Domitian wondered: Did the Tartessians have a trading base beyond the first cataract of the Nile?

“Moreover,” N’Sumu continued, “I can help you breed as many more sauropitheci as you may want for the amphitheater. Can you imagine,” N’Sumu bent forward—his torso lumped in unfamiliar ways beneath the formal toga, “a thousand of them, loosed all at once on a legion of armed convicts in the arena? Against war elephants? Battling to the death!”
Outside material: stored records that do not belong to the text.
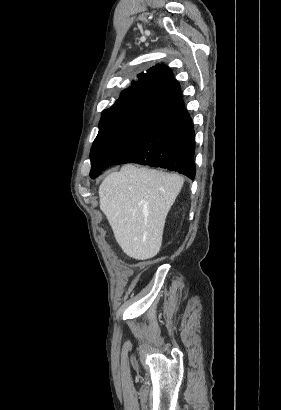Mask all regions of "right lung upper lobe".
I'll list each match as a JSON object with an SVG mask.
<instances>
[{
    "label": "right lung upper lobe",
    "instance_id": "obj_1",
    "mask_svg": "<svg viewBox=\"0 0 281 410\" xmlns=\"http://www.w3.org/2000/svg\"><path fill=\"white\" fill-rule=\"evenodd\" d=\"M139 74L131 86L121 92L113 106L146 104L169 110L182 100L180 85L169 67L157 65ZM111 106V107H113Z\"/></svg>",
    "mask_w": 281,
    "mask_h": 410
}]
</instances>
Domitian took the bow his loader was proffering silently. He turned his body toward the steward whose hand, raised as high as the man could get it above his head, was spread palm outward against the beech trunk. The Emperor drew and loosed, nocked the arrow his loader offered fletching–forward, drew and loosed again . . . and again . . . and a fourth time.

“The hunter in charge of the business,” said Crispinus to the bronzed man, “is convinced that the sauropithecus drowned in the Tiber. Given the way it made its presence known earlier, on the estate and on the barge as well, I’d say that lack of further occurrences was good reason to agree with the hunter.”

The snap of the bowstring and slap of each arrowhead against the tree bole were so close together that they merged into a single sound repeated four times. The scream that almost all of the onlookers expected did not come. The steward’s terrified grimace melted into something close to religious awe. He wriggled his fingers. The web between thumb and index finger had been nicked, but beyond that the steward’s hand was untouched. The four arrows, driven far enough into the beech that none of the iron heads was visible, stood out against the flesh they did not harm.

“Bravo!” shouted the onlookers. “Magnificent!”

“Other hand,” said the Emperor, as he returned to the discussion behind him. He was sweating and flushed with exertion and pride. His face, ruddy at all times, was a brighter hue, but there were mottled patches of red upon his bald scalp as well.

“It’s hardly likely that it drowned,” said N’Sumu. “The sauropithecus is a powerful swimmer in its native rivers.”

He spoke to Crispinus, but with a nod toward the Emperor to indicate that he was simply continuing the discussion with no intended disrespect. “While a badly injured sauropithecus might have been pulled under by heavy currents—their bodies are too densely fleshed to allow the creatures to float—we know this one was quite fit enough to slaughter a boatload of men. Almost certainly it has made its lair in some secret place—such a place as only a hunter of my considerable experience with these beasts would suspect.”